■ Problem statement:
From the first line to the last, copy the data exactly and drop the pictures.

■ ■ ■ ■ ■

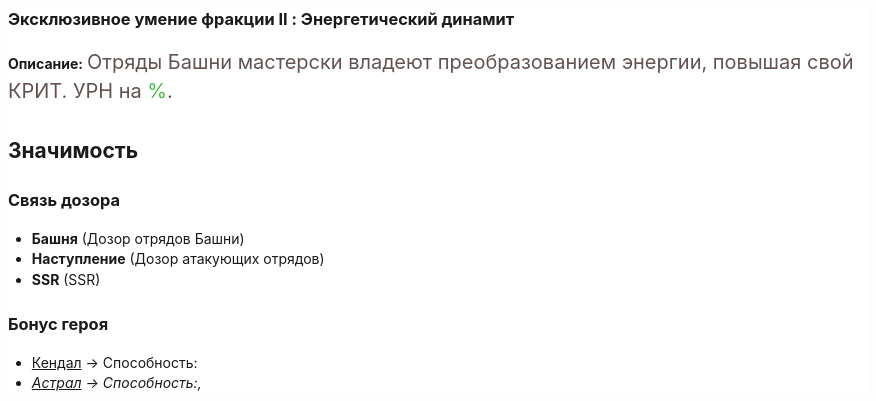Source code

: ### Эксклюзивное умение фракции II : Энергетический динамит
 **Описание:** <span style="color: #645252;font-size:20px">Отряды Башни мастерски владеют преобразованием энергии, повышая свой КРИТ. УРН на </span><span style="color: black"><span style="color: #48b946;font-size:20px"><span id="str9"></span>%</span><span style="color: black"><span style="color: #645252;font-size:20px">.</span><span style="color: black">

  <script language="JavaScript">
  function skillCalc(event) {
    var LEVEL = document.getElementById('level').value;
    var ATK = document.getElementById('atk').value;
    var TLEVEL = document.getElementById('unitlevel').value;
    let str7 = "(LEVEL*5+95)*0.01*ATK"
    let str8 = "(LEVEL*2+10)"
    let str5 = "LEVEL*10+90"
    let str6 = "LEVEL*3+5"
    let str3 = "LEVEL*0.5+2.5"
    let str4 = "LEVEL*8+32"
    let str1 = "(LEVEL*5+95)*0.01*ATK"
    let str2 = "LEVEL*0.5+2.5"
    let str9 = "(LEVEL*1.5+4)"
    let res="ERR";
    try {
     res = eval(str7); document.getElementById('str7').textContent = res;
     res = eval(str8); document.getElementById('str8').textContent = res;
     res = eval(str5); document.getElementById('str5').textContent = res;
     res = eval(str6); document.getElementById('str6').textContent = res;
     res = eval(str3); document.getElementById('str3').textContent = res;
     res = eval(str4); document.getElementById('str4').textContent = res;
     res = eval(str1); document.getElementById('str1').textContent = res;
     res = eval(str2); document.getElementById('str2').textContent = res;
     res = eval(str9); document.getElementById('str9').textContent = res;
    } catch (e) { log.textContent = "Issue with calculation!";}
    if (event!=null)
      event.preventDefault();
  }
  const form = document.getElementById('form');
  const log = document.getElementById('log');
  form.addEventListener('submit', skillCalc);
  window.onload = skillCalc;
  </script>
## Значимость
### Связь дозора

* **Башня**  (Дозор отрядов Башни)
* **Наступление**  (Дозор атакующих отрядов)
* **SSR**  (SSR)

### Бонус героя
* [Кендал](/ru/heroes/Kendal/)  ->   Способность:<i class="fas fa-star"/><i class="fas fa-star"/><i class="fas fa-star"/> 
* [Астрал](/ru/heroes/Astral/)  ->   Способность:<i class="fas fa-star"/><i class="fas fa-star"/><i class="fas fa-star"/>, <i class="fas fa-star"/><i class="fas fa-star"/><i class="fas fa-star"/><i class="fas fa-star"/>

■ ■ ■ ■ ■

■ Output:
Source code

: ### Эксклюзивное умение фракции II : Энергетический динамит
 **Описание:** <span style="color: #645252;font-size:20px">Отряды Башни мастерски владеют преобразованием энергии, повышая свой КРИТ. УРН на </span><span style="color: black"><span style="color: #48b946;font-size:20px"><span id="str9"></span>%</span><span style="color: black"><span style="color: #645252;font-size:20px">.</span><span style="color: black">

  <script language="JavaScript">
  function skillCalc(event) {
    var LEVEL = document.getElementById('level').value;
    var ATK = document.getElementById('atk').value;
    var TLEVEL = document.getElementById('unitlevel').value;
    let str7 = "(LEVEL*5+95)*0.01*ATK"
    let str8 = "(LEVEL*2+10)"
    let str5 = "LEVEL*10+90"
    let str6 = "LEVEL*3+5"
    let str3 = "LEVEL*0.5+2.5"
    let str4 = "LEVEL*8+32"
    let str1 = "(LEVEL*5+95)*0.01*ATK"
    let str2 = "LEVEL*0.5+2.5"
    let str9 = "(LEVEL*1.5+4)"
    let res="ERR";
    try {
     res = eval(str7); document.getElementById('str7').textContent = res;
     res = eval(str8); document.getElementById('str8').textContent = res;
     res = eval(str5); document.getElementById('str5').textContent = res;
     res = eval(str6); document.getElementById('str6').textContent = res;
     res = eval(str3); document.getElementById('str3').textContent = res;
     res = eval(str4); document.getElementById('str4').textContent = res;
     res = eval(str1); document.getElementById('str1').textContent = res;
     res = eval(str2); document.getElementById('str2').textContent = res;
     res = eval(str9); document.getElementById('str9').textContent = res;
    } catch (e) { log.textContent = "Issue with calculation!";}
    if (event!=null)
      event.preventDefault();
  }
  const form = document.getElementById('form');
  const log = document.getElementById('log');
  form.addEventListener('submit', skillCalc);
  window.onload = skillCalc;
  </script>
## Значимость
### Связь дозора

* **Башня**  (Дозор отрядов Башни)
* **Наступление**  (Дозор атакующих отрядов)
* **SSR**  (SSR)

### Бонус героя
* [Кендал](/ru/heroes/Kendal/)  ->   Способность:<i class="fas fa-star"/><i class="fas fa-star"/><i class="fas fa-star"/> 
* [Астрал](/ru/heroes/Astral/)  ->   Способность:<i class="fas fa-star"/><i class="fas fa-star"/><i class="fas fa-star"/>, <i class="fas fa-star"/><i class="fas fa-star"/><i class="fas fa-star"/><i class="fas fa-star"/>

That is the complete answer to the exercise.